3. I played piano once. This entire summer. Needless to say I didn't learn any songs in that time frame.

4. I did Rosetta Stone for 2 weeks as well, again until school started. I made it through 4 lessons. That's it.

5. I finished 5 of the Harry Potter books and part of the 6th. But I still have some work to do.

6. I only memorized through verse 9 of Psalm 103.

7. I did nanny. Though not always without complaining or grumbling, but this part was the most fun.

8. I made bathroom signs for my floor. That's kinda like prepping for door decks, right? Ah no. You're right. Not really.

9. 3 chapters of Screwtape. Not exactly the whole book.

10. And I probably cooked a grand total of 3 times this summer. But never with Haley like we had planned.

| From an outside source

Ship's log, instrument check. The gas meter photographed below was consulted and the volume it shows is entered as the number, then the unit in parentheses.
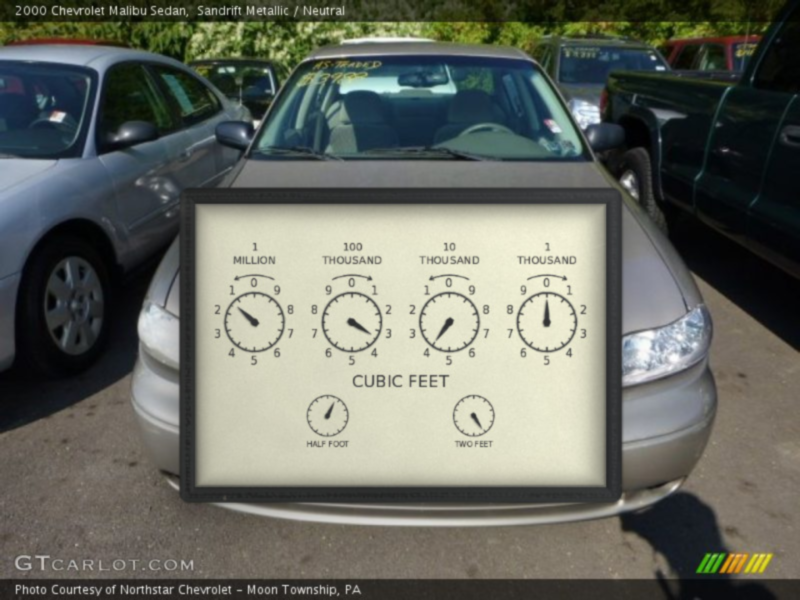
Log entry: 134000 (ft³)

When I look at the summer and its measure of success in these standards I'm pretty aware of the fact that I failed to fully complete any one of these things. It could be said that it was a really unsuccessful summer all in all. It's pretty easy to look at it like this. But through talking to a friend I've realized that my measure of success for the summer is being measured by the wrong standard. All these things are good, and would have been nice to finish them (I mean really, atleast one would have been nice.) but just because I didn't complete these things doesn't mean my summer was a waste. This summer has been pretty difficult for a lot of reasons. It has been a constant struggle to live my life in surrender and just an overall heartbreaking, growing, learning process. I'm becoming more aware of how very far from goodness I am, and how great that makes grace. I'm recognizing my constant striving to perfect my life and myself, rather than letting the author and perfecter of my faith take care of me and teach me. Part of me still feels very unprepared. This next year will bring its own struggles and victories, and will be filled with opportunities to do ministry all over the place. I know God has been prepping me in ways I can't even see yet, and I need to recognize that as a victory for this summer. It may not have been the glamorous, exciting summer I had been looking for, but I was placed where I needed to be when I needed to be there. That is just God's sovereignty. I've been beginning to redefine my standard of success in everything, not just the summer. What would be a success this school year? Getting A's (yes Mama, Daddy, I will try to do this!)? Making money? Becoming more cultured? Working out a certain amount? (Ha, good one, I know) I'm having to reevaluate what is best, and though these things are good and deserve a portion of my time, none of them are worth having goals over or striving for. They should just be fun bonuses in life. Not all of my life. It's like my buddy was telling me, though it was probably one of the hardest summers ever, it was a success. I could go all school year without any of those things and it could still be successful, but if I went an entire school year without seeking God, hurting some, struggling, working to grow while living in grace, well then it would be a complete and utter failure. My value, worth, and success is found ONLY in him.

I can honestly say that 2 months ago I cried at the prospect of having 2 more months of summer left being stuck in Dallas while everyone else was going off and doing exciting things with their lives. If only I had been able to see all the little ways God was working, I don't think I would have spent near as much time in tears. It makes it that much easier to trust him. At points it's still difficult but I keep reminding myself, he really does have my very very best in mind. Better than I could ever imagine. It's a pretty good reminder of how great he is. Just another instance of his faithfulness that I can add to my constantly growing list.

Well it is now 1am. I'm pretty pooped, not going to lie. And we've got a trek tomorrow! All the way to ARKANSAS!!!!! Whoooo :) Thank you all for being faithful readers, goodness knows why. I love you very much!